НЕОБХОДИМЫЕ ДЕЙСТВИЯ:
a - С какого года, согласно тексту о транзите власти, Илья Гращенков является президентом Фонда «Центр развития региональной политики»?
b - Процитируйте фрагмент текста о транзите власти, начиная со слов "Президент Украины Владимир" и заканчивая словами "России, член РАПК.".

ТЕКСТОВЫЙ БЛОК:
· · ·

Президент Украины Владимир Зеленский сказал, что готов вести переговоры с президентом России, но уже со следующим, не с Владимиром Путиным. В последнее время слухи о том, что в Кремле готовятся к передаче власти, появляются все чаще. Называются разные имена — от мэра Москвы Сергея Собянина до главы Чечни Рамзана Кадырова. Политолог Илья Гращенков рассказал, как может пройти трансфер власти и кто сможет возглавить Россию после Путина.

Илья Гращенков — политолог. Работал на госслужбе в правительстве Московской области, в пресс-службе, советником губернатора, заместителем ГУ по связям с федеральными структурами. С 2012 года — президент Фонда «Центр развития региональной политики». Член союза журналистов России, член РАПК.

Как повлияла военная операция на Украине на планы по трансферу власти

Очевидно, что мы находимся в эпицентре изменяющихся ситуаций. Триггер появляется каждый день, и сейчас я даже не уверен, что какие-то ключевые игроки мирового уровня до конца понимают те или иные сценарии, которые реализуются. Эта турбулентность представляет собой некий проход в точку финала той системы, которая существовала в России некоторое время.

Пресс-служба администрации президента РФ

Последние дни показали, что бравурные заявления и прочие подобные вещи это такая красивая позолота на состарившемся здании. Сейчас очень много различных групп пытаются выработать стратегию, как им в этом финале выживать.

Транзит власти, о котором мы в свое время так много говорили, запустился неожиданно. Есть группа патриотов, которые требуют вернуться то ли в СССР, то ли во времена Ивана Грозного, есть прогрессисты, которые требуют модернизировать Россию, чтобы она избавилась от своей эфемерной позолоты, которую нам рисуют медиа.

24 февраля всем спутало карты, потому что впервые в этот транзит подключилось население, которое раньше никто не трогал. Были определенные договоренности, понятия, по которым жила власть, а народ всегда был выведен за скобки в процессе принятия решений.

В своей жизни он опирался на формулу «меня никто не трогает, а я никуда не лезу». Периодически мы исполняем ритуальные танцы в виде выборов и прочего. Эта конструкция поменялась в первый раз после пенсионной реформы и второй раз более жестко затронула людей с началом мобилизации.

Поэтому население теперь тоже является фактором властного перехода. Второй заключается в том, какие союзы мы сейчас увидим на фоне того, что никто не понимает идей выживания. И третий фактор заключается в вопросе о том, кто сумеет создать какие-то внятные долговременные предложения развития страны.

· · ·

СОСТАВ НАБОРА ДАННЫХ:
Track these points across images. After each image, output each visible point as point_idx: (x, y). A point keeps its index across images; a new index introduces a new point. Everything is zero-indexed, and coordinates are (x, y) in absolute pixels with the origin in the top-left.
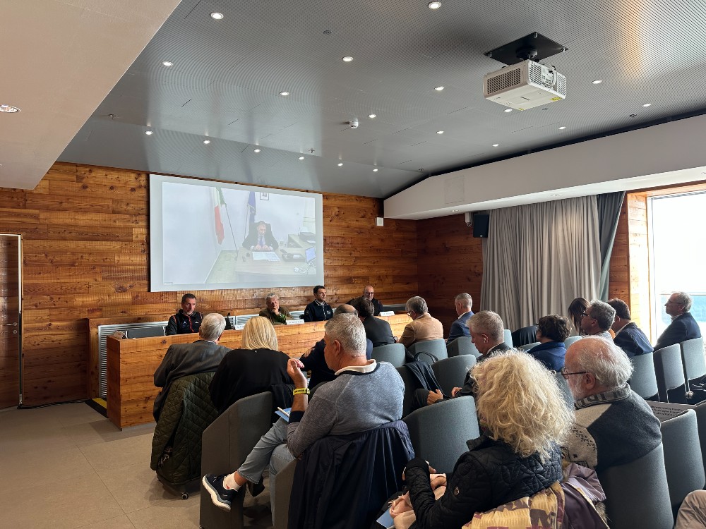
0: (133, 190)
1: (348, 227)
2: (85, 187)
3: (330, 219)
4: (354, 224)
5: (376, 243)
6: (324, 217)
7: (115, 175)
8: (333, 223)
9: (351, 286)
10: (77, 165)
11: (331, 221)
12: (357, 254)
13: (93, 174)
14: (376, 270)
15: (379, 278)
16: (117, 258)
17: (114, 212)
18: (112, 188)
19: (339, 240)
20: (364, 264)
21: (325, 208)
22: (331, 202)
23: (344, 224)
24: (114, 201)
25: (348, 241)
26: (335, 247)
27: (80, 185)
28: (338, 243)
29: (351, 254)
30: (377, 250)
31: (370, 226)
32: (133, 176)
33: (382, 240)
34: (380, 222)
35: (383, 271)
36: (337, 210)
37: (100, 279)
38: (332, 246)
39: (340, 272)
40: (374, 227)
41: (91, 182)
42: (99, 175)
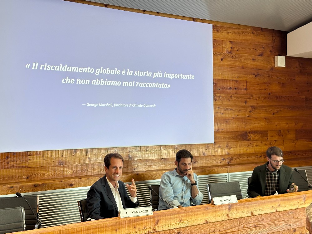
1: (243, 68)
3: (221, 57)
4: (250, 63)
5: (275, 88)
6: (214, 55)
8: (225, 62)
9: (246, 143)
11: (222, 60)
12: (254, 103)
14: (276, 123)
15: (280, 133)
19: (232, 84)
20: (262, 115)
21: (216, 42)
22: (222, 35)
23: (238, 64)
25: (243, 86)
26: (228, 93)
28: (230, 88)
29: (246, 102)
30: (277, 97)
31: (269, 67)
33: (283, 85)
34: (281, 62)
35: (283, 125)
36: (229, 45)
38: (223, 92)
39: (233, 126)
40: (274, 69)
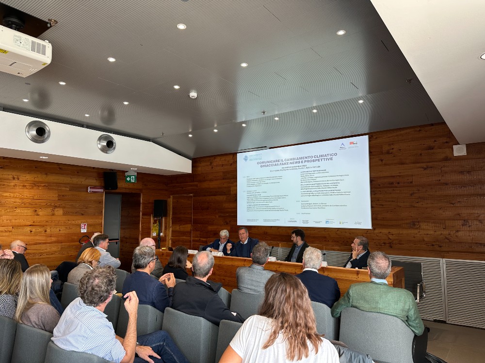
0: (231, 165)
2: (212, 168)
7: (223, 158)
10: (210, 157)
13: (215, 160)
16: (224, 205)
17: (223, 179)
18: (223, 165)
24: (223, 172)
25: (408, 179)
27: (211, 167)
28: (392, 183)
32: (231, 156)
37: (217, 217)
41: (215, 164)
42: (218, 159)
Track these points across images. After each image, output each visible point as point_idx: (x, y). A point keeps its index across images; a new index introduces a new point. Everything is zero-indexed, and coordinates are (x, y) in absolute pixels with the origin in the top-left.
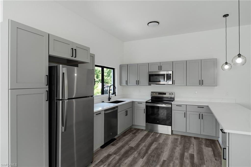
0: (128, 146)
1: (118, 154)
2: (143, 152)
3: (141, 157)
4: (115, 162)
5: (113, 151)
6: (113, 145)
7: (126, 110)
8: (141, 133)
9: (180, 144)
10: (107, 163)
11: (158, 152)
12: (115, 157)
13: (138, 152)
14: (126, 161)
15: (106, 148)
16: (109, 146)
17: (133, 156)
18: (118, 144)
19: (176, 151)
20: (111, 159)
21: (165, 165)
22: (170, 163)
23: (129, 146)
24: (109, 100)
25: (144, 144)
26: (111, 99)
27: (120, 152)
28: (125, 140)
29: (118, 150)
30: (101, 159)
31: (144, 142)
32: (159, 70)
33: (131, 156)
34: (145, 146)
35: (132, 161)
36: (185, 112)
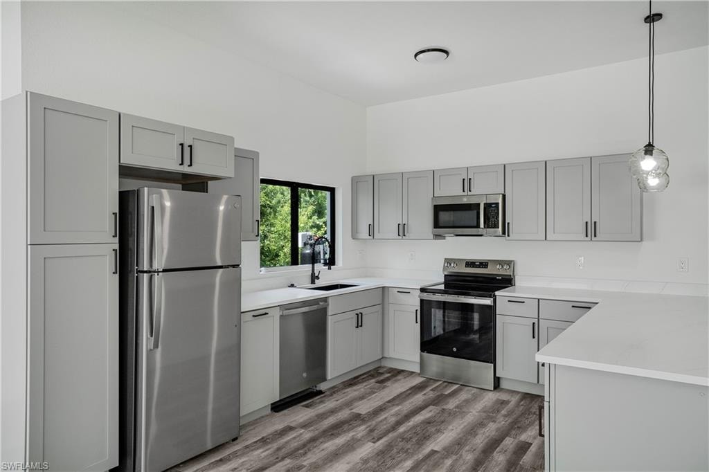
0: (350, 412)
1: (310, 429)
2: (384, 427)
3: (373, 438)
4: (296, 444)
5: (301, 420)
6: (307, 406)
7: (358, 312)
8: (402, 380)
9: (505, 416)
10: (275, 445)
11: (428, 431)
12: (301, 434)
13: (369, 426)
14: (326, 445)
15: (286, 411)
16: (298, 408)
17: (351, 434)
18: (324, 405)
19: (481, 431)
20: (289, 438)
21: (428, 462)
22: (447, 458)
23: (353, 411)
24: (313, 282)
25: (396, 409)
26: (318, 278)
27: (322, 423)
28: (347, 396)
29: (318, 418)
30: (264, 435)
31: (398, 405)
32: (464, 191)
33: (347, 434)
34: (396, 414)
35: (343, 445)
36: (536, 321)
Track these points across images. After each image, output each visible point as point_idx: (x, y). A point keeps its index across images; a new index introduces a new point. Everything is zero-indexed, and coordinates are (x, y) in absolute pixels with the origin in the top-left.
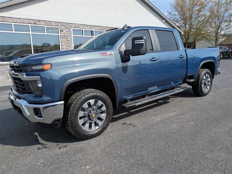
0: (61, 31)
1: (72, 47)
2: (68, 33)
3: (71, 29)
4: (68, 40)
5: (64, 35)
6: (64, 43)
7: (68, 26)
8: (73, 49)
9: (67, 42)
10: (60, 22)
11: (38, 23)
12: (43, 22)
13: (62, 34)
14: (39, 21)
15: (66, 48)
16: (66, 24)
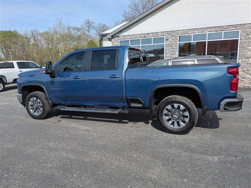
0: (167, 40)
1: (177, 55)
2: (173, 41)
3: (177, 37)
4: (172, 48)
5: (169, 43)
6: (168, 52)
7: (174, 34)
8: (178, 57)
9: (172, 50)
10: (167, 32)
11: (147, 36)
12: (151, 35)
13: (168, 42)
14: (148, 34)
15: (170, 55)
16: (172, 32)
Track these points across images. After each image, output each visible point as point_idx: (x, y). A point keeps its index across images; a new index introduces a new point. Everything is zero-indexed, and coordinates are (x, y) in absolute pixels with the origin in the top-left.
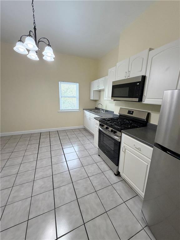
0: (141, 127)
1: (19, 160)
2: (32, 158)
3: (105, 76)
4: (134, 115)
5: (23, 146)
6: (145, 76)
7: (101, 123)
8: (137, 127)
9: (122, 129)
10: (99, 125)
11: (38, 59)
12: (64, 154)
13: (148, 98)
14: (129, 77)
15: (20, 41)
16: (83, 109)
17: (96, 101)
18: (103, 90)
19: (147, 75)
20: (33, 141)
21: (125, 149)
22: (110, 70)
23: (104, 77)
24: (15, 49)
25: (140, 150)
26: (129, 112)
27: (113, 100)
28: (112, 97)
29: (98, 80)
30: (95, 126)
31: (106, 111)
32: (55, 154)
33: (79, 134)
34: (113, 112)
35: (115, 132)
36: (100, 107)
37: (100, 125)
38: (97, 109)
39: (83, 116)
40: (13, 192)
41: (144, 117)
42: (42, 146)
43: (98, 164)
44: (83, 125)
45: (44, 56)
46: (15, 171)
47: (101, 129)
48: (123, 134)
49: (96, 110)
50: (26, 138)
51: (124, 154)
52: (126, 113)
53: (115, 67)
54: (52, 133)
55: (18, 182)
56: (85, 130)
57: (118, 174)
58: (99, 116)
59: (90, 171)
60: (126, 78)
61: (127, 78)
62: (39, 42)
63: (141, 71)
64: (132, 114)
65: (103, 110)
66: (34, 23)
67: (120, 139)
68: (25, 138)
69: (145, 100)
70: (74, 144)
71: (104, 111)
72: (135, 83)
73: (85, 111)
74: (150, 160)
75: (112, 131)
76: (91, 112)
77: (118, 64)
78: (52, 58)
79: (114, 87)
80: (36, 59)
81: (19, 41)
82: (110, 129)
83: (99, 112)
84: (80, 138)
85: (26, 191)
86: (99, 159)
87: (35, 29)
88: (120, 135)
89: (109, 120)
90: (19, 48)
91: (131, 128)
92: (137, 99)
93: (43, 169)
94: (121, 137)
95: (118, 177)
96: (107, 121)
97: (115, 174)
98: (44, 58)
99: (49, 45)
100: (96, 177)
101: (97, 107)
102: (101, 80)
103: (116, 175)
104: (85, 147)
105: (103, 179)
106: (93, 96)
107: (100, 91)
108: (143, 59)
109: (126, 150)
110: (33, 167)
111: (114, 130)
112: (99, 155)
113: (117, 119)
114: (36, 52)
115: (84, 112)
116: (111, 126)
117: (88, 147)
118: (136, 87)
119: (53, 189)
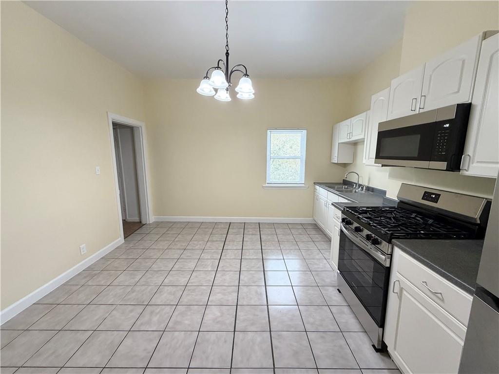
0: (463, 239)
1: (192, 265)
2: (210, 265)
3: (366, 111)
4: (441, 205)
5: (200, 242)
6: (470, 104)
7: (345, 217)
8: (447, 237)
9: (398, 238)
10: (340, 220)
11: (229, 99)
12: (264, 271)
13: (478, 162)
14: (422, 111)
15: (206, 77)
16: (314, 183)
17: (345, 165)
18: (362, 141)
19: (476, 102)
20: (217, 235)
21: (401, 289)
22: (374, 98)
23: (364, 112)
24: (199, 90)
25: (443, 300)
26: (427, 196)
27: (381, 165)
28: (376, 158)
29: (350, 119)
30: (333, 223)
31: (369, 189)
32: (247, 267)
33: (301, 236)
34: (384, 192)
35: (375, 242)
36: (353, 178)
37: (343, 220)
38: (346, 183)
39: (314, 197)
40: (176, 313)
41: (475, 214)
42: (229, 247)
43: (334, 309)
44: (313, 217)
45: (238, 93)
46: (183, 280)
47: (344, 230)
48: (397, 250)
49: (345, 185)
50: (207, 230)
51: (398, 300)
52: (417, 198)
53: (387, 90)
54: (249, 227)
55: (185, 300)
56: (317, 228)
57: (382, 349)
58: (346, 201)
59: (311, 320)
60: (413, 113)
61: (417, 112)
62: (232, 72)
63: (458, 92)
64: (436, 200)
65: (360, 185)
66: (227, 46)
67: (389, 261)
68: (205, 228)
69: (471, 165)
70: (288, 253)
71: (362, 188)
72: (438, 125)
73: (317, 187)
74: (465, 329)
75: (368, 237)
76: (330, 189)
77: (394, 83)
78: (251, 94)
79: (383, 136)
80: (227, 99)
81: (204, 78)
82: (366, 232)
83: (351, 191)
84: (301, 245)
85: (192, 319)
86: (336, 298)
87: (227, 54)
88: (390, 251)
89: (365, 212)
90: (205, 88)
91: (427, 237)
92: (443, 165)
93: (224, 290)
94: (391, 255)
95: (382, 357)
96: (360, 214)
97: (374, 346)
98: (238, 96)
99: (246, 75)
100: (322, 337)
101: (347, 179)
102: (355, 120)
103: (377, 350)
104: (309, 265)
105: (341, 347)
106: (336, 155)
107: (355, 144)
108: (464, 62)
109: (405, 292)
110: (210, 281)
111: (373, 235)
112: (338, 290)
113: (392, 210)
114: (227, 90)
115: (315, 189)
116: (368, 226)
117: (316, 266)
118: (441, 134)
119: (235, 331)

· · ·

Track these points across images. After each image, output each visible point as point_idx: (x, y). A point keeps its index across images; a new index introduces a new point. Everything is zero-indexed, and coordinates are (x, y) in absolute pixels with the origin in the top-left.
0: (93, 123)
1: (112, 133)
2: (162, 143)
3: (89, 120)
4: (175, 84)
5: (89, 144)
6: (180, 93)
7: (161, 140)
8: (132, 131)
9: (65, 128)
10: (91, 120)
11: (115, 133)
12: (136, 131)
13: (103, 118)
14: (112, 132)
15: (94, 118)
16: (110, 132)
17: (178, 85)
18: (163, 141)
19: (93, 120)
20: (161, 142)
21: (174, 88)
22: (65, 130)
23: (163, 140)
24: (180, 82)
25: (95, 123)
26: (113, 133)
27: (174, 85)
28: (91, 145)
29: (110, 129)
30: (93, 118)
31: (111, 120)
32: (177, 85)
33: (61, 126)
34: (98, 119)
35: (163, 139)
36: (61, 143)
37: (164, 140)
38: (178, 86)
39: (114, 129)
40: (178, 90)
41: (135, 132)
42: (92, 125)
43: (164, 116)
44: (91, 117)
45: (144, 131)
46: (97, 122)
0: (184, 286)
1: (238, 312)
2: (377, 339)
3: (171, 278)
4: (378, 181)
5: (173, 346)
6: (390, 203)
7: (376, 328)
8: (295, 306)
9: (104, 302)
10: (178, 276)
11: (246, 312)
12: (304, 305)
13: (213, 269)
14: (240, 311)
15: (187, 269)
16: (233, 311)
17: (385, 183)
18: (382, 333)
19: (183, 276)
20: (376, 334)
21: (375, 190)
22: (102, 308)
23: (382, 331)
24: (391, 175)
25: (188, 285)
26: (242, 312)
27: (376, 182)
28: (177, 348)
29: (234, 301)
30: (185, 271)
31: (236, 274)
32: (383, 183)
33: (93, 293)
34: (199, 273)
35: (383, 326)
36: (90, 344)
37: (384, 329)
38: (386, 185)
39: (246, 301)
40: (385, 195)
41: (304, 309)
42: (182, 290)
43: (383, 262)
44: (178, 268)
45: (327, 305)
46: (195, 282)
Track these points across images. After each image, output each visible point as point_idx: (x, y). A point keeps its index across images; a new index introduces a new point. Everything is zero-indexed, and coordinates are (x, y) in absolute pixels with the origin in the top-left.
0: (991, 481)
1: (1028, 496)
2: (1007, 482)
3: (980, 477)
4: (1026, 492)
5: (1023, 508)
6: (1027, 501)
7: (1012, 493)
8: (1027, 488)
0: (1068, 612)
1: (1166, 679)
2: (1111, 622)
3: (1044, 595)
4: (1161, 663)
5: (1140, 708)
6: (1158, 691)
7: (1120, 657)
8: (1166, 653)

· · ·

РЕШЕНИЯ ЗАДАНИЙ:
a - С 2012 года.

b -
Президент Украины Владимир Зеленский сказал, что готов вести переговоры с президентом России, но уже со следующим, не с Владимиром Путиным. В последнее время слухи о том, что в Кремле готовятся к передаче власти, появляются все чаще. Называются разные имена — от мэра Москвы Сергея Собянина до главы Чечни Рамзана Кадырова. Политолог Илья Гращенков рассказал, как может пройти трансфер власти и кто сможет возглавить Россию после Путина.

Илья Гращенков — политолог. Работал на госслужбе в правительстве Московской области, в пресс-службе, советником губернатора, заместителем ГУ по связям с федеральными структурами. С 2012 года — президент Фонда «Центр развития региональной политики». Член союза журналистов России, член РАПК.